> **To-do item**: Copy every one of the following records line for line, with no changes of any kind.
★ ★ ★ ★ ★ ★ ★
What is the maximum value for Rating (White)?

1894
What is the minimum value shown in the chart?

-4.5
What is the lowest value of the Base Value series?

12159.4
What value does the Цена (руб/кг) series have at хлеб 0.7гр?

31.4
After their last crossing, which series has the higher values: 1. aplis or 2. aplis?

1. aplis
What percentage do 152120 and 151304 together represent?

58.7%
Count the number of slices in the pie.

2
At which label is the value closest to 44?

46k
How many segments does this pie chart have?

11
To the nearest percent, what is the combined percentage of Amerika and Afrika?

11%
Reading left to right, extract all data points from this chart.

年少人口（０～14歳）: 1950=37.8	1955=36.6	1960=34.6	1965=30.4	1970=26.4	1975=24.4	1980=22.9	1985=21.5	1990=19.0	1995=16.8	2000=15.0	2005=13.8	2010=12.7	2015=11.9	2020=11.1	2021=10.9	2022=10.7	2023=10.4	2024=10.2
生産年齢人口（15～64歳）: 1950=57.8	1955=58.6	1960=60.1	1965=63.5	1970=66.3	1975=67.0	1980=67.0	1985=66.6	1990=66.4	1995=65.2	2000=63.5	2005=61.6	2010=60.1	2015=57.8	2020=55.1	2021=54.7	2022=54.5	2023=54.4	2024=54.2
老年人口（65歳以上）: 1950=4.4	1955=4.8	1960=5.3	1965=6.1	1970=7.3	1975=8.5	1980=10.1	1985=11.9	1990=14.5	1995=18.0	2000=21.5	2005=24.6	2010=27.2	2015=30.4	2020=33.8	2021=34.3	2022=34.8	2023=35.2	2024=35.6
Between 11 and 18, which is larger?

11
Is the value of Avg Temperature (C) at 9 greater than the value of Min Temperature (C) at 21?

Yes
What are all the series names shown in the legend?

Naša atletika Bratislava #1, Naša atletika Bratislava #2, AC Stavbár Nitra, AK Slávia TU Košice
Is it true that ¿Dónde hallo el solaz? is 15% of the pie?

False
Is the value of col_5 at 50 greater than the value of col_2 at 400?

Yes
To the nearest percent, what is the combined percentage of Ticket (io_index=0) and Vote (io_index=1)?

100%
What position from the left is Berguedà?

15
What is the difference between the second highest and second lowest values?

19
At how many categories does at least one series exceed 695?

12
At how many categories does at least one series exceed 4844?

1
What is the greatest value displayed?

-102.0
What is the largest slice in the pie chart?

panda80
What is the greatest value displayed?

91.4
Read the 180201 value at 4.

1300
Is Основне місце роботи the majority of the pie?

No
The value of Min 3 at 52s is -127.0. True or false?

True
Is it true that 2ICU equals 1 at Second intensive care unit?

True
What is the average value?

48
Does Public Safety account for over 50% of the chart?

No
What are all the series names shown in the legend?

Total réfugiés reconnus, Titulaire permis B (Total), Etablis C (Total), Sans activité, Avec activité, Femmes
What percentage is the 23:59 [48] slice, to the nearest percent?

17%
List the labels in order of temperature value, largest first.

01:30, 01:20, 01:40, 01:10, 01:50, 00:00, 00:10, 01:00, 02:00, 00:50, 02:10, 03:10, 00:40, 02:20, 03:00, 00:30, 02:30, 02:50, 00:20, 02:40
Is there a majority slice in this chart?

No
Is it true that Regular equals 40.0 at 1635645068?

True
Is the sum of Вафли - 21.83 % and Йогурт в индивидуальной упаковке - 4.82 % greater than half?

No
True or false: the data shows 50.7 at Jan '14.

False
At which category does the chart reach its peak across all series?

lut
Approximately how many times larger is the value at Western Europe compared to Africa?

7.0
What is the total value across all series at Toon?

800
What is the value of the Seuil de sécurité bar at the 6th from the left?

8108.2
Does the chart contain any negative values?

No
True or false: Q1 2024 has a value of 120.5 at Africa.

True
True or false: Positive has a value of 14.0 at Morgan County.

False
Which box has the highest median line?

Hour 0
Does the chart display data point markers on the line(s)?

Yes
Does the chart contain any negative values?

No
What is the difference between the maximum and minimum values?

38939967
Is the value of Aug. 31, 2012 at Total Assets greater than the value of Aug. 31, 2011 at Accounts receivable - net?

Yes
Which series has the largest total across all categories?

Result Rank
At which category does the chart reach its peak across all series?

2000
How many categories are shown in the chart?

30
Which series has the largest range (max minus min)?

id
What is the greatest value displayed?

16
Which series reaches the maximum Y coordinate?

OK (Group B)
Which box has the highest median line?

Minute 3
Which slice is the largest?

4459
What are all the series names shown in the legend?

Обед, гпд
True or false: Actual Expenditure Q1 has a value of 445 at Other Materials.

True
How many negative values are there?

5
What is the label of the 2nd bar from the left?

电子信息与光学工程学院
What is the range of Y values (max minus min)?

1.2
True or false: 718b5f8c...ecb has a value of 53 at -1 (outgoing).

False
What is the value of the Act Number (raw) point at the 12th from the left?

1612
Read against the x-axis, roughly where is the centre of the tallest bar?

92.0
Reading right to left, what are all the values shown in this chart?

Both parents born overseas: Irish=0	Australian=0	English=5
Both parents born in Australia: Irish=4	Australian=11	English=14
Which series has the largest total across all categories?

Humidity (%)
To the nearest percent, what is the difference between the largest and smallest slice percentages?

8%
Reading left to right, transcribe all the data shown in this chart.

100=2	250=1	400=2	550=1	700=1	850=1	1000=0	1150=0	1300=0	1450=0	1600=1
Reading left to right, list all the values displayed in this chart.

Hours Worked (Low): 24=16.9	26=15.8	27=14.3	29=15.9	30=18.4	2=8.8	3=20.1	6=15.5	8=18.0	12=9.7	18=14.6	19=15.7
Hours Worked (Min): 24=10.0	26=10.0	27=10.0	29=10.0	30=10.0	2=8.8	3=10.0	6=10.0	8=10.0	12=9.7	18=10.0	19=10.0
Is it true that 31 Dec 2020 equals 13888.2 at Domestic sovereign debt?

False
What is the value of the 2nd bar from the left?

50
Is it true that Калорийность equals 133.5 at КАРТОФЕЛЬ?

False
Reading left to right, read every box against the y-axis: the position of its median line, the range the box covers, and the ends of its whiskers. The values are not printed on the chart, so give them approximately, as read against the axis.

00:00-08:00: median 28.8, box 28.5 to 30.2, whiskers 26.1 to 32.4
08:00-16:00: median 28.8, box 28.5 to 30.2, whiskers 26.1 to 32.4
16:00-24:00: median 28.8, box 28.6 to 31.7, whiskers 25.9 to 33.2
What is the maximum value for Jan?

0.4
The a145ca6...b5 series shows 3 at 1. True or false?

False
★ ★ ★ ★ ★ ★ ★
> **Solution to this exercise**:
What is the maximum value for Rating (White)?

1894
What is the minimum value shown in the chart?

-4.5
What is the lowest value of the Base Value series?

12159.4
What value does the Цена (руб/кг) series have at хлеб 0.7гр?

31.4
After their last crossing, which series has the higher values: 1. aplis or 2. aplis?

1. aplis
What percentage do 152120 and 151304 together represent?

58.7%
Count the number of slices in the pie.

2
At which label is the value closest to 44?

46k
How many segments does this pie chart have?

11
To the nearest percent, what is the combined percentage of Amerika and Afrika?

11%
Reading left to right, extract all data points from this chart.

年少人口（０～14歳）: 1950=37.8	1955=36.6	1960=34.6	1965=30.4	1970=26.4	1975=24.4	1980=22.9	1985=21.5	1990=19.0	1995=16.8	2000=15.0	2005=13.8	2010=12.7	2015=11.9	2020=11.1	2021=10.9	2022=10.7	2023=10.4	2024=10.2
生産年齢人口（15～64歳）: 1950=57.8	1955=58.6	1960=60.1	1965=63.5	1970=66.3	1975=67.0	1980=67.0	1985=66.6	1990=66.4	1995=65.2	2000=63.5	2005=61.6	2010=60.1	2015=57.8	2020=55.1	2021=54.7	2022=54.5	2023=54.4	2024=54.2
老年人口（65歳以上）: 1950=4.4	1955=4.8	1960=5.3	1965=6.1	1970=7.3	1975=8.5	1980=10.1	1985=11.9	1990=14.5	1995=18.0	2000=21.5	2005=24.6	2010=27.2	2015=30.4	2020=33.8	2021=34.3	2022=34.8	2023=35.2	2024=35.6
Between 11 and 18, which is larger?

11
Is the value of Avg Temperature (C) at 9 greater than the value of Min Temperature (C) at 21?

Yes
What are all the series names shown in the legend?

Naša atletika Bratislava #1, Naša atletika Bratislava #2, AC Stavbár Nitra, AK Slávia TU Košice
Is it true that ¿Dónde hallo el solaz? is 15% of the pie?

False
Is the value of col_5 at 50 greater than the value of col_2 at 400?

Yes
To the nearest percent, what is the combined percentage of Ticket (io_index=0) and Vote (io_index=1)?

100%
What position from the left is Berguedà?

15
What is the difference between the second highest and second lowest values?

19
At how many categories does at least one series exceed 695?

12
At how many categories does at least one series exceed 4844?

1
What is the greatest value displayed?

-102.0
What is the largest slice in the pie chart?

panda80
What is the greatest value displayed?

91.4
Read the 180201 value at 4.

1300
Is Основне місце роботи the majority of the pie?

No
The value of Min 3 at 52s is -127.0. True or false?

True
Is it true that 2ICU equals 1 at Second intensive care unit?

True
What is the average value?

48
Does Public Safety account for over 50% of the chart?

No
What are all the series names shown in the legend?

Total réfugiés reconnus, Titulaire permis B (Total), Etablis C (Total), Sans activité, Avec activité, Femmes
What percentage is the 23:59 [48] slice, to the nearest percent?

17%
List the labels in order of temperature value, largest first.

01:30, 01:20, 01:40, 01:10, 01:50, 00:00, 00:10, 01:00, 02:00, 00:50, 02:10, 03:10, 00:40, 02:20, 03:00, 00:30, 02:30, 02:50, 00:20, 02:40
Is there a majority slice in this chart?

No
Is it true that Regular equals 40.0 at 1635645068?

True
Is the sum of Вафли - 21.83 % and Йогурт в индивидуальной упаковке - 4.82 % greater than half?

No
True or false: the data shows 50.7 at Jan '14.

False
At which category does the chart reach its peak across all series?

lut
Approximately how many times larger is the value at Western Europe compared to Africa?

7.0
What is the total value across all series at Toon?

800
What is the value of the Seuil de sécurité bar at the 6th from the left?

8108.2
Does the chart contain any negative values?

No
True or false: Q1 2024 has a value of 120.5 at Africa.

True
True or false: Positive has a value of 14.0 at Morgan County.

False
Which box has the highest median line?

Hour 0
Does the chart display data point markers on the line(s)?

Yes
Does the chart contain any negative values?

No
What is the difference between the maximum and minimum values?

38939967
Is the value of Aug. 31, 2012 at Total Assets greater than the value of Aug. 31, 2011 at Accounts receivable - net?

Yes
Which series has the largest total across all categories?

Result Rank
At which category does the chart reach its peak across all series?

2000
How many categories are shown in the chart?

30
Which series has the largest range (max minus min)?

id
What is the greatest value displayed?

16
Which series reaches the maximum Y coordinate?

OK (Group B)
Which box has the highest median line?

Minute 3
Which slice is the largest?

4459
What are all the series names shown in the legend?

Обед, гпд
True or false: Actual Expenditure Q1 has a value of 445 at Other Materials.

True
How many negative values are there?

5
What is the label of the 2nd bar from the left?

电子信息与光学工程学院
What is the range of Y values (max minus min)?

1.2
True or false: 718b5f8c...ecb has a value of 53 at -1 (outgoing).

False
What is the value of the Act Number (raw) point at the 12th from the left?

1612
Read against the x-axis, roughly where is the centre of the tallest bar?

92.0
Reading right to left, what are all the values shown in this chart?

Both parents born overseas: Irish=0	Australian=0	English=5
Both parents born in Australia: Irish=4	Australian=11	English=14
Which series has the largest total across all categories?

Humidity (%)
To the nearest percent, what is the difference between the largest and smallest slice percentages?

8%
Reading left to right, transcribe all the data shown in this chart.

100=2	250=1	400=2	550=1	700=1	850=1	1000=0	1150=0	1300=0	1450=0	1600=1
Reading left to right, list all the values displayed in this chart.

Hours Worked (Low): 24=16.9	26=15.8	27=14.3	29=15.9	30=18.4	2=8.8	3=20.1	6=15.5	8=18.0	12=9.7	18=14.6	19=15.7
Hours Worked (Min): 24=10.0	26=10.0	27=10.0	29=10.0	30=10.0	2=8.8	3=10.0	6=10.0	8=10.0	12=9.7	18=10.0	19=10.0
Is it true that 31 Dec 2020 equals 13888.2 at Domestic sovereign debt?

False
What is the value of the 2nd bar from the left?

50
Is it true that Калорийность equals 133.5 at КАРТОФЕЛЬ?

False
Reading left to right, read every box against the y-axis: the position of its median line, the range the box covers, and the ends of its whiskers. The values are not printed on the chart, so give them approximately, as read against the axis.

00:00-08:00: median 28.8, box 28.5 to 30.2, whiskers 26.1 to 32.4
08:00-16:00: median 28.8, box 28.5 to 30.2, whiskers 26.1 to 32.4
16:00-24:00: median 28.8, box 28.6 to 31.7, whiskers 25.9 to 33.2
What is the maximum value for Jan?

0.4
The a145ca6...b5 series shows 3 at 1. True or false?

False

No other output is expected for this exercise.